(Page-level text extractions)
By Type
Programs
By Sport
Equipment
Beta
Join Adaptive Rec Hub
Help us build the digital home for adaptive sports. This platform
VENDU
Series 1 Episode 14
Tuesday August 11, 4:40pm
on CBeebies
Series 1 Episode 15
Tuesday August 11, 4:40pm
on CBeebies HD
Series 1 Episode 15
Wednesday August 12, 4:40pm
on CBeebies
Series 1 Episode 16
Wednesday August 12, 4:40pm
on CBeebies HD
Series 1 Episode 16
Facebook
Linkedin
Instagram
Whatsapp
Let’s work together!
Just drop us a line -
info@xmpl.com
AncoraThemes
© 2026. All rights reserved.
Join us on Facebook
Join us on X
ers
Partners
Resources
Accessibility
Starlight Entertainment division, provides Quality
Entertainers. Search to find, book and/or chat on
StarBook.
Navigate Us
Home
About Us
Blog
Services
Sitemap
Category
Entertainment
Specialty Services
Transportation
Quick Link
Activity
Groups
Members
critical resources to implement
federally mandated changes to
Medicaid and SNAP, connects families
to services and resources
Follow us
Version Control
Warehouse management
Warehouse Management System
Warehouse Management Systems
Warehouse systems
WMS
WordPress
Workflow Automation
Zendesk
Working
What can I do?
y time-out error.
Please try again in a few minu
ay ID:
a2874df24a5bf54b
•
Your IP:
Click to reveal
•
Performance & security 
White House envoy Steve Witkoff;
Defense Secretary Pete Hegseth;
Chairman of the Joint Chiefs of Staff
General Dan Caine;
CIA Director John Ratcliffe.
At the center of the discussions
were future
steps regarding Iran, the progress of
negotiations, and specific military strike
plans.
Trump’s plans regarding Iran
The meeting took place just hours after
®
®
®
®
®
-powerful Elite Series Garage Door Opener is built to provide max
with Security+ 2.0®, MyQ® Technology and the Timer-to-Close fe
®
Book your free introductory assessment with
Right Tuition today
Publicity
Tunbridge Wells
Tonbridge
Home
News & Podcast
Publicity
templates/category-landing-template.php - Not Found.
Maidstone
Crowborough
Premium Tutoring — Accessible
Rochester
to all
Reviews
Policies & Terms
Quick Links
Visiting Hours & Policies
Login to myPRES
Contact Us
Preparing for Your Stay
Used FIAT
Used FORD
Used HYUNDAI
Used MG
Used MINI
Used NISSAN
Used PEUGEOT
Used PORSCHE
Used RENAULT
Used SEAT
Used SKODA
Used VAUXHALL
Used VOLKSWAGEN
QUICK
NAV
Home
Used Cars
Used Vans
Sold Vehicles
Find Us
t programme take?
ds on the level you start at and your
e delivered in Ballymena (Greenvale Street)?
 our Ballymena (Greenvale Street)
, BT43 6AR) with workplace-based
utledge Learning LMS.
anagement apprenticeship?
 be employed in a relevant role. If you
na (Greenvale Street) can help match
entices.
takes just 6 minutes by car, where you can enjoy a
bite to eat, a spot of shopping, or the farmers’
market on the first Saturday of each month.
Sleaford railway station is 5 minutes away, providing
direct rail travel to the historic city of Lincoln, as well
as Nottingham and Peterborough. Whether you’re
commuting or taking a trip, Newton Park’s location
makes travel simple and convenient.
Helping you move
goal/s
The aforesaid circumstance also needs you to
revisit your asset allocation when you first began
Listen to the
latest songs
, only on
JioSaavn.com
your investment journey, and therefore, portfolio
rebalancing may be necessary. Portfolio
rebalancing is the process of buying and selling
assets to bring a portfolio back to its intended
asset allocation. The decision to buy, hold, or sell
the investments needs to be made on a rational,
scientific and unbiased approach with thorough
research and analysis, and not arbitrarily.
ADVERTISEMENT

→ **Directive**: Faithfully transcribe the whole of the data.

→ **Answer box**:
By Type
Programs
By Sport
Equipment
Beta
Join Adaptive Rec Hub
Help us build the digital home for adaptive sports. This platform
VENDU
Series 1 Episode 14
Tuesday August 11, 4:40pm
on CBeebies
Series 1 Episode 15
Tuesday August 11, 4:40pm
on CBeebies HD
Series 1 Episode 15
Wednesday August 12, 4:40pm
on CBeebies
Series 1 Episode 16
Wednesday August 12, 4:40pm
on CBeebies HD
Series 1 Episode 16
Facebook
Linkedin
Instagram
Whatsapp
Let’s work together!
Just drop us a line -
info@xmpl.com
AncoraThemes
© 2026. All rights reserved.
Join us on Facebook
Join us on X
ers
Partners
Resources
Accessibility
Starlight Entertainment division, provides Quality
Entertainers. Search to find, book and/or chat on
StarBook.
Navigate Us
Home
About Us
Blog
Services
Sitemap
Category
Entertainment
Specialty Services
Transportation
Quick Link
Activity
Groups
Members
critical resources to implement
federally mandated changes to
Medicaid and SNAP, connects families
to services and resources
Follow us
Version Control
Warehouse management
Warehouse Management System
Warehouse Management Systems
Warehouse systems
WMS
WordPress
Workflow Automation
Zendesk
Working
What can I do?
y time-out error.
Please try again in a few minu
ay ID:
a2874df24a5bf54b
•
Your IP:
Click to reveal
•
Performance & security 
White House envoy Steve Witkoff;
Defense Secretary Pete Hegseth;
Chairman of the Joint Chiefs of Staff
General Dan Caine;
CIA Director John Ratcliffe.
At the center of the discussions
were future
steps regarding Iran, the progress of
negotiations, and specific military strike
plans.
Trump’s plans regarding Iran
The meeting took place just hours after
®
®
®
®
®
-powerful Elite Series Garage Door Opener is built to provide max
with Security+ 2.0®, MyQ® Technology and the Timer-to-Close fe
®
Book your free introductory assessment with
Right Tuition today
Publicity
Tunbridge Wells
Tonbridge
Home
News & Podcast
Publicity
templates/category-landing-template.php - Not Found.
Maidstone
Crowborough
Premium Tutoring — Accessible
Rochester
to all
Reviews
Policies & Terms
Quick Links
Visiting Hours & Policies
Login to myPRES
Contact Us
Preparing for Your Stay
Used FIAT
Used FORD
Used HYUNDAI
Used MG
Used MINI
Used NISSAN
Used PEUGEOT
Used PORSCHE
Used RENAULT
Used SEAT
Used SKODA
Used VAUXHALL
Used VOLKSWAGEN
QUICK
NAV
Home
Used Cars
Used Vans
Sold Vehicles
Find Us
t programme take?
ds on the level you start at and your
e delivered in Ballymena (Greenvale Street)?
 our Ballymena (Greenvale Street)
, BT43 6AR) with workplace-based
utledge Learning LMS.
anagement apprenticeship?
 be employed in a relevant role. If you
na (Greenvale Street) can help match
entices.
takes just 6 minutes by car, where you can enjoy a
bite to eat, a spot of shopping, or the farmers’
market on the first Saturday of each month.
Sleaford railway station is 5 minutes away, providing
direct rail travel to the historic city of Lincoln, as well
as Nottingham and Peterborough. Whether you’re
commuting or taking a trip, Newton Park’s location
makes travel simple and convenient.
Helping you move
goal/s
The aforesaid circumstance also needs you to
revisit your asset allocation when you first began
Listen to the
latest songs
, only on
JioSaavn.com
your investment journey, and therefore, portfolio
rebalancing may be necessary. Portfolio
rebalancing is the process of buying and selling
assets to bring a portfolio back to its intended
asset allocation. The decision to buy, hold, or sell
the investments needs to be made on a rational,
scientific and unbiased approach with thorough
research and analysis, and not arbitrarily.
ADVERTISEMENT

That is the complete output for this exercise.